In the same way that the patriarchy movement uses legalistic social standards as a means to gain a higher standing in the church and with God, the Word of Faith Movement (WoF) teaches that followers should seek higher “anointings” through several means so that the believer can manifest more signs and wonders which will ultimately make evangelism more effective. Also, they teach that speaking in tongues (the outward manifestation of baptism in the Holy Spirit) gives you more power in the spirit realm (Acts 1:8, 1 Cor 4:20, Matt 10:1, Mark 16:17-18, etc.). You must listen to anointed teachers, you must follow after holiness, you should speak in tongues daily and many times a day, and you must “get into the Word,” a Ken Copeland phrase. (Note that step #1 of five for physical healing cites mediation on key Scriptures.) Listening to subliminal tapes of the Bible at night while I slept (speech played @4X normal speed), meditating on the Word, and memorizing it did not do enough for me. (For those interested, please note that the AoG rejects many of these extremes of WoF.)
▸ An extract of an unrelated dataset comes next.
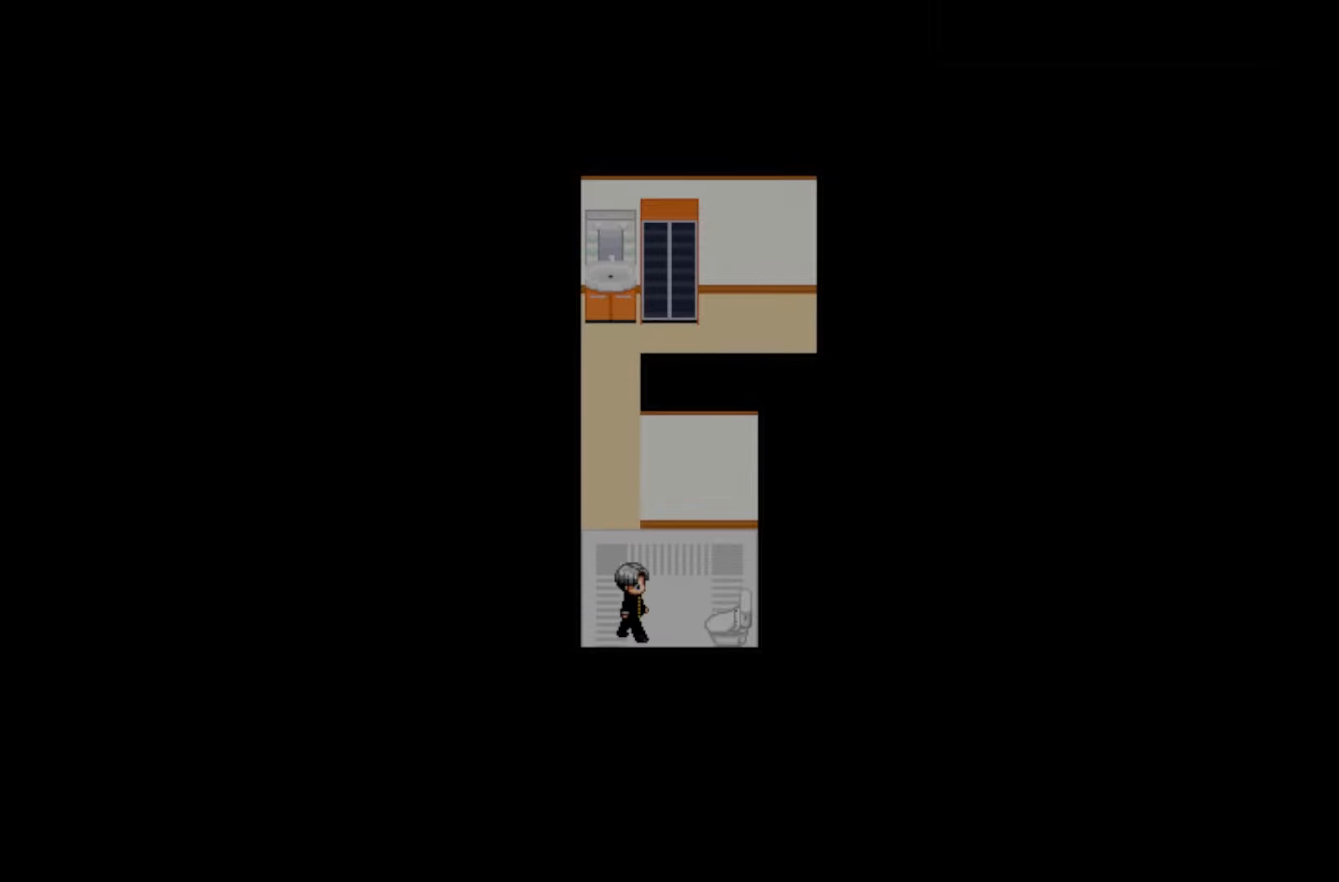
{"keys": ["space"], "events": [[150, "space", "down"], [300, "space", "up"], [383, "space", "down"]]}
I was in search of a theophany, and I wasn’t getting one through normal channels. I had this idea that if I learned the original languages of the Bible, I would find what I’d been missing. (What I did find was that rather than narrow down possible interpretations, the original language only opens up more of them, unless one becomes a studied expert in Greek. I didn’t have the money or years of time for this after only a year of Greek classes.) Part of this, I now believe, was also my reaction to the anti-intellectualism that I didn’t want to acknowledge was true of my corner of the church. In this quest to lay hands on the sick and to see them recover, my motives for studying became skewed. The good motive – to know Jesus – remained whole and intact, but I had other motives for study as well. I would have to come to painful terms with this pseudo-selfish motive of healing the sick and healing myself, using the Bible as a catalyst to propel myself into a “higher life.”
Please take note that Bill Gothard loves the Higher Life Movement (Keswick), according to Don Veinot who co-authored “A Matter of Basic Principles.” I’ve also discussed this with Don in private correspondence also. “Gnostic” comes from the Greek word for “knowledge” which is somewhat hidden or mystical. Part of the appeal of the "higher life" comes from the fact that it is something that is not readily available and exclusive, reserved for those who are special. In very general terms, by learning more or by pursuing other works, one can improve one’s spiritual state and prowess. Patriarchy uses performance standards just like Word of Faith uses “getting into the Word” and spiritual practices to enhance the ongoing process of salvation, and the Word of God (along with their twists on what the Bible says) becomes a means to an end in many cases. It is a subtle distortion of motive, yet motive is something very important (Matt 5:27-28, 1 John 3:15).